### Brief
Your reply should repeat all records verbatim and contain no images.

### Source material

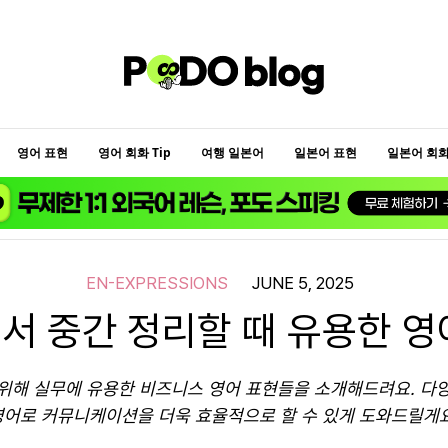
영어 표현
영어 회화 Tip
여행 일본어
일본어 표현
일본어 회화 
EN-EXPRESSIONS
JUNE 5, 2025
서 중간 정리할 때 유용한 영
위해 실무에 유용한 비즈니스 영어 표현들을 소개해드려요. 다
영어로 커뮤니케이션을 더욱 효율적으로 할 수 있게 도와드릴게요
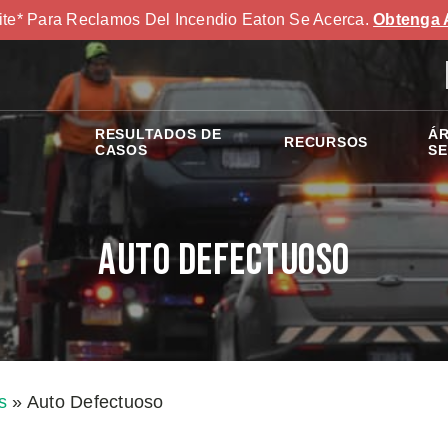
ite* Para Reclamos Del Incendio Eaton Se Acerca.
Obtenga 
RESULTADOS DE
ÁR
RECURSOS
S
CASOS
SE
Auto Defectuoso
s
»
Auto Defectuoso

### Task output
영어 표현
영어 회화 Tip
여행 일본어
일본어 표현
일본어 회화 
EN-EXPRESSIONS
JUNE 5, 2025
서 중간 정리할 때 유용한 영
위해 실무에 유용한 비즈니스 영어 표현들을 소개해드려요. 다
영어로 커뮤니케이션을 더욱 효율적으로 할 수 있게 도와드릴게요
ite* Para Reclamos Del Incendio Eaton Se Acerca.
Obtenga 
RESULTADOS DE
ÁR
RECURSOS
S
CASOS
SE
Auto Defectuoso
s
»
Auto Defectuoso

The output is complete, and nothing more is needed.